#### [INFORMATION SUPPLIED]
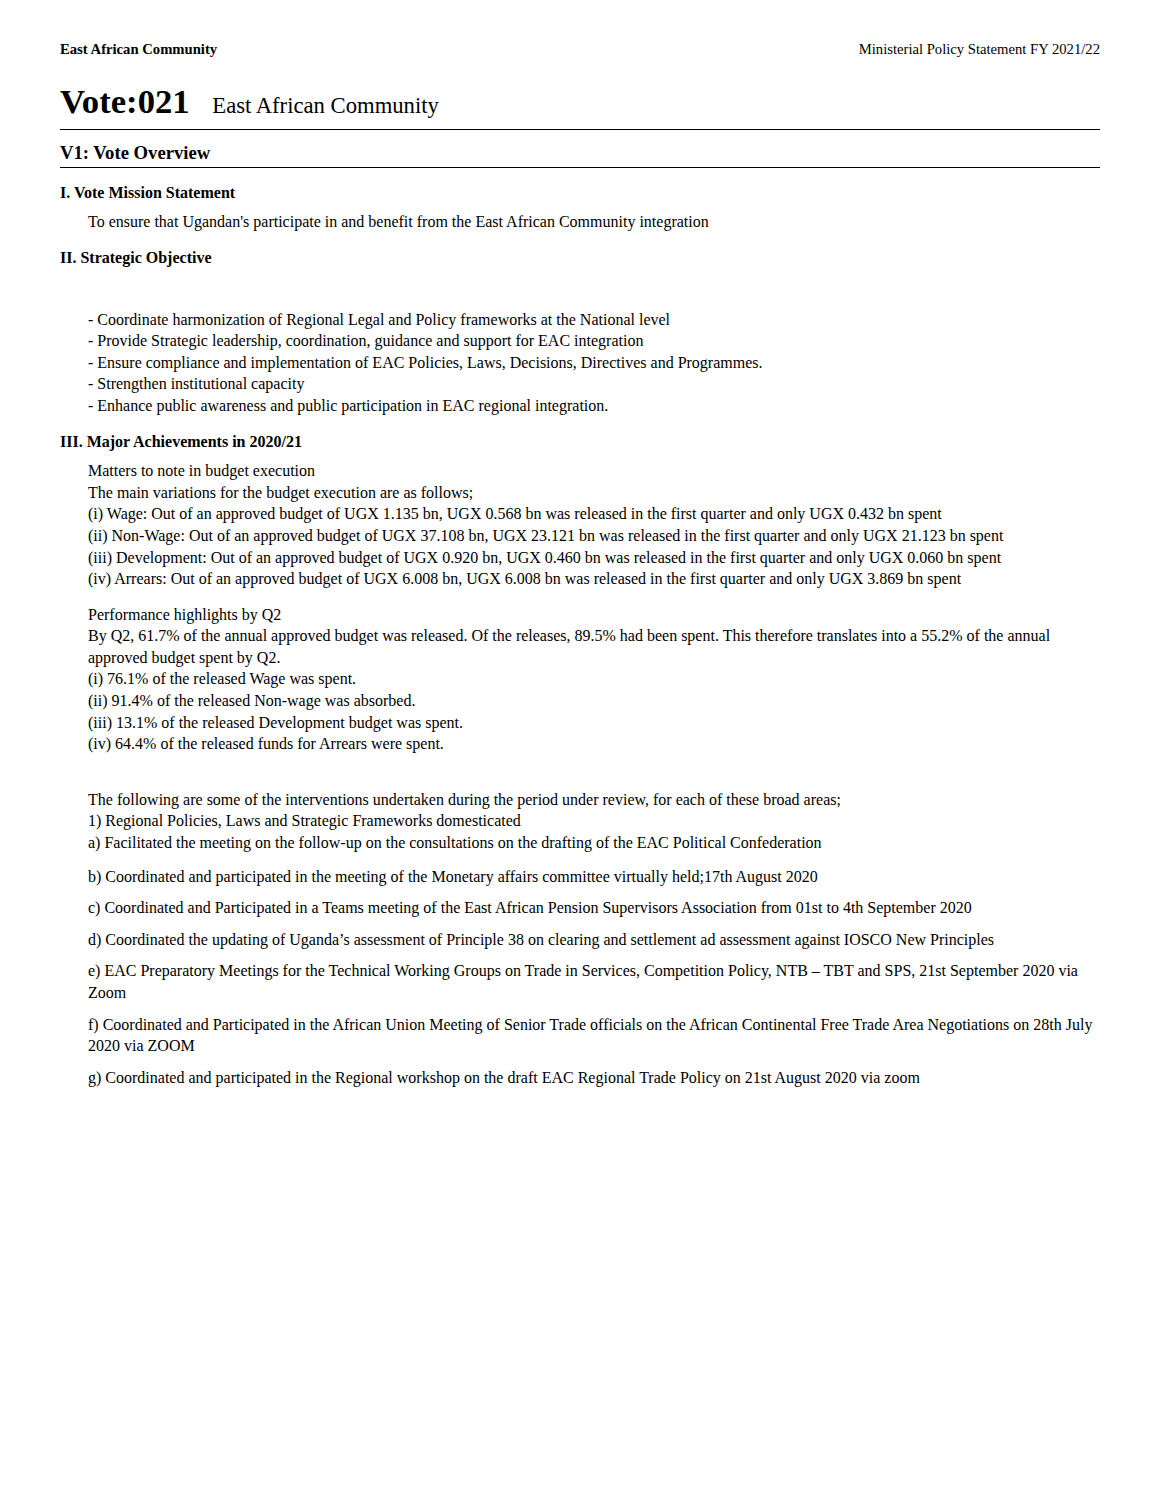East African Community
Ministerial Policy Statement FY 2021/22
Vote:021 East African Community
V1: Vote Overview
I. Vote Mission Statement
To ensure that Ugandan's participate in and benefit from the East African Community integration
II. Strategic Objective
Coordinate harmonization of Regional Legal and Policy frameworks at the National level
Provide Strategic leadership, coordination, guidance and support for EAC integration
Ensure compliance and implementation of EAC Policies, Laws, Decisions, Directives and Programmes.
Strengthen institutional capacity
Enhance public awareness and public participation in EAC regional integration.
III. Major Achievements in 2020/21
Matters to note in budget execution
The main variations for the budget execution are as follows;
(i) Wage: Out of an approved budget of UGX 1.135 bn, UGX 0.568 bn was released in the first quarter and only UGX 0.432 bn spent
(ii) Non-Wage: Out of an approved budget of UGX 37.108 bn, UGX 23.121 bn was released in the first quarter and only UGX 21.123 bn spent
(iii) Development: Out of an approved budget of UGX 0.920 bn, UGX 0.460 bn was released in the first quarter and only UGX 0.060 bn spent
(iv) Arrears: Out of an approved budget of UGX 6.008 bn, UGX 6.008 bn was released in the first quarter and only UGX 3.869 bn spent
Performance highlights by Q2
By Q2, 61.7% of the annual approved budget was released. Of the releases, 89.5% had been spent. This therefore translates into a 55.2% of the annual approved budget spent by Q2.
(i) 76.1% of the released Wage was spent.
(ii) 91.4% of the released Non-wage was absorbed.
(iii) 13.1% of the released Development budget was spent.
(iv) 64.4% of the released funds for Arrears were spent.
The following are some of the interventions undertaken during the period under review, for each of these broad areas;
1) Regional Policies, Laws and Strategic Frameworks domesticated
a) Facilitated the meeting on the follow-up on the consultations on the drafting of the EAC Political Confederation
b) Coordinated and participated in the meeting of the Monetary affairs committee virtually held;17th August 2020
c) Coordinated and Participated in a Teams meeting of the East African Pension Supervisors Association from 01st to 4th September 2020
d) Coordinated the updating of Uganda’s assessment of Principle 38 on clearing and settlement ad assessment against IOSCO New Principles
e) EAC Preparatory Meetings for the Technical Working Groups on Trade in Services, Competition Policy, NTB – TBT and SPS, 21st September 2020 via Zoom
f) Coordinated and Participated in the African Union Meeting of Senior Trade officials on the African Continental Free Trade Area Negotiations on 28th July 2020 via ZOOM
g) Coordinated and participated in the Regional workshop on the draft EAC Regional Trade Policy on 21st August 2020 via zoom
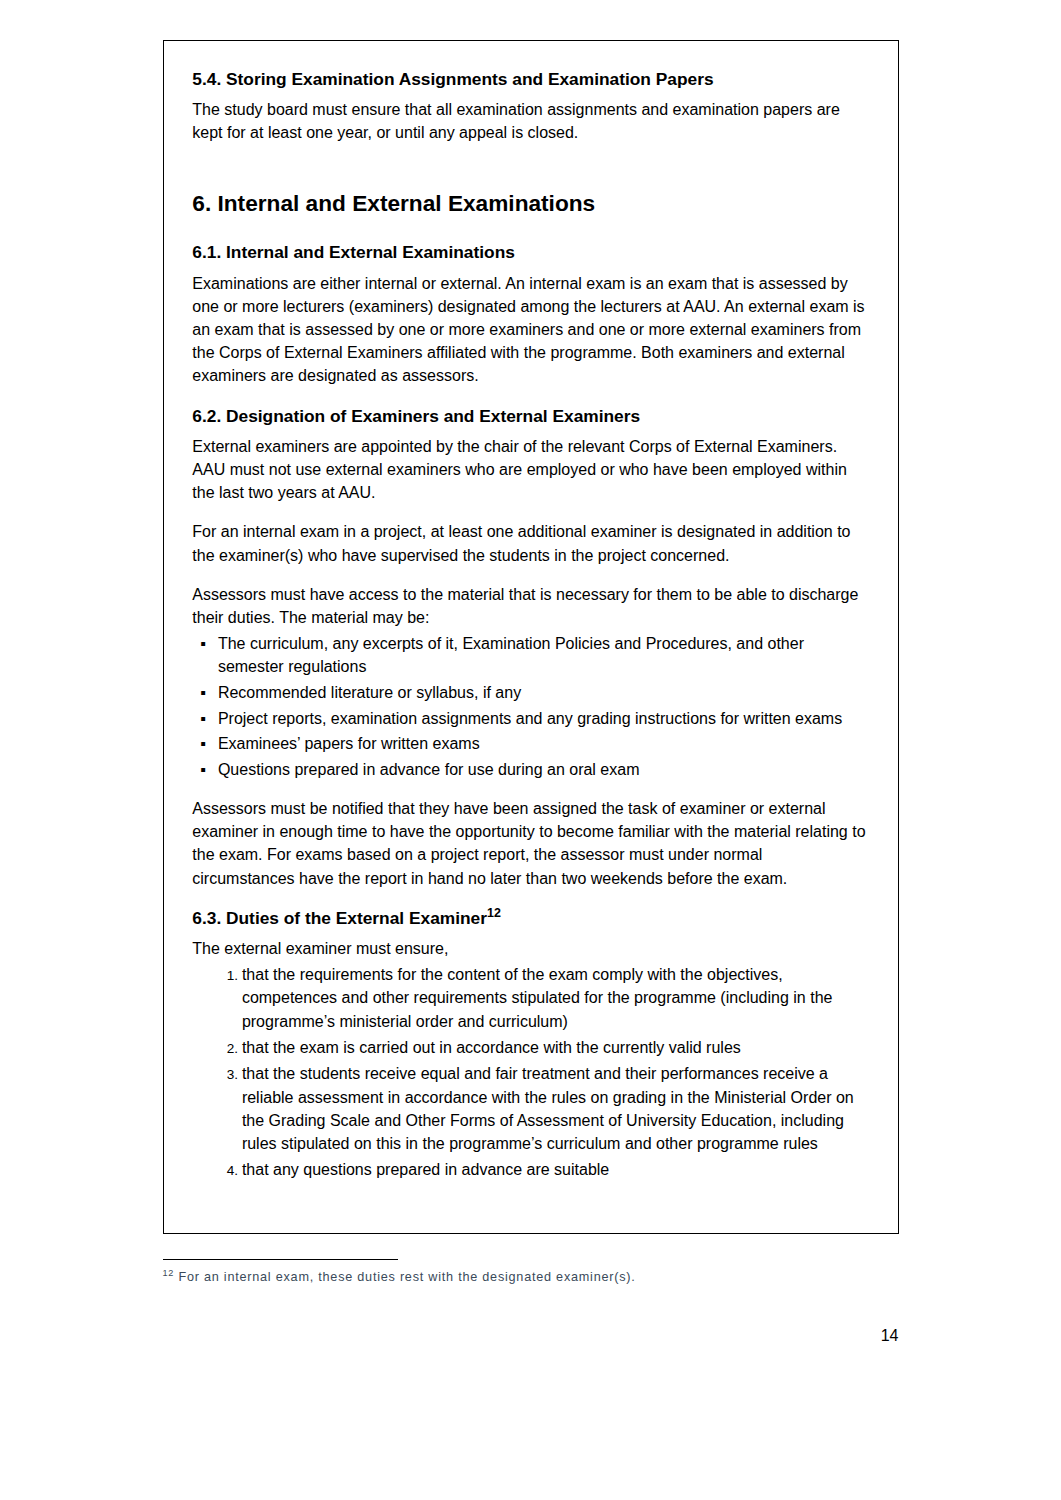5.4. Storing Examination Assignments and Examination Papers
The study board must ensure that all examination assignments and examination papers are kept for at least one year, or until any appeal is closed.
6. Internal and External Examinations
6.1. Internal and External Examinations
Examinations are either internal or external. An internal exam is an exam that is assessed by one or more lecturers (examiners) designated among the lecturers at AAU. An external exam is an exam that is assessed by one or more examiners and one or more external examiners from the Corps of External Examiners affiliated with the programme. Both examiners and external examiners are designated as assessors.
6.2. Designation of Examiners and External Examiners
External examiners are appointed by the chair of the relevant Corps of External Examiners. AAU must not use external examiners who are employed or who have been employed within the last two years at AAU.
For an internal exam in a project, at least one additional examiner is designated in addition to the examiner(s) who have supervised the students in the project concerned.
Assessors must have access to the material that is necessary for them to be able to discharge their duties. The material may be:
The curriculum, any excerpts of it, Examination Policies and Procedures, and other semester regulations
Recommended literature or syllabus, if any
Project reports, examination assignments and any grading instructions for written exams
Examinees’ papers for written exams
Questions prepared in advance for use during an oral exam
Assessors must be notified that they have been assigned the task of examiner or external examiner in enough time to have the opportunity to become familiar with the material relating to the exam. For exams based on a project report, the assessor must under normal circumstances have the report in hand no later than two weekends before the exam.
6.3. Duties of the External Examiner12
The external examiner must ensure,
that the requirements for the content of the exam comply with the objectives, competences and other requirements stipulated for the programme (including in the programme’s ministerial order and curriculum)
that the exam is carried out in accordance with the currently valid rules
that the students receive equal and fair treatment and their performances receive a reliable assessment in accordance with the rules on grading in the Ministerial Order on the Grading Scale and Other Forms of Assessment of University Education, including rules stipulated on this in the programme’s curriculum and other programme rules
that any questions prepared in advance are suitable
12 For an internal exam, these duties rest with the designated examiner(s).
14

#### [INSTRUCTIONS TO FOLLOW]
For the listing above, print only the lines starting at the line containing "b) Coordinated and" and ending at the line containing "d) Coordinated the", exactly, both included.

#### [ANSWER TO THIS TASK]
b) Coordinated and participated in the meeting of the Monetary affairs committee virtually held;17th August 2020
c) Coordinated and Participated in a Teams meeting of the East African Pension Supervisors Association from 01st to 4th September 2020
d) Coordinated the updating of Uganda’s assessment of Principle 38 on clearing and settlement ad assessment against IOSCO New Principles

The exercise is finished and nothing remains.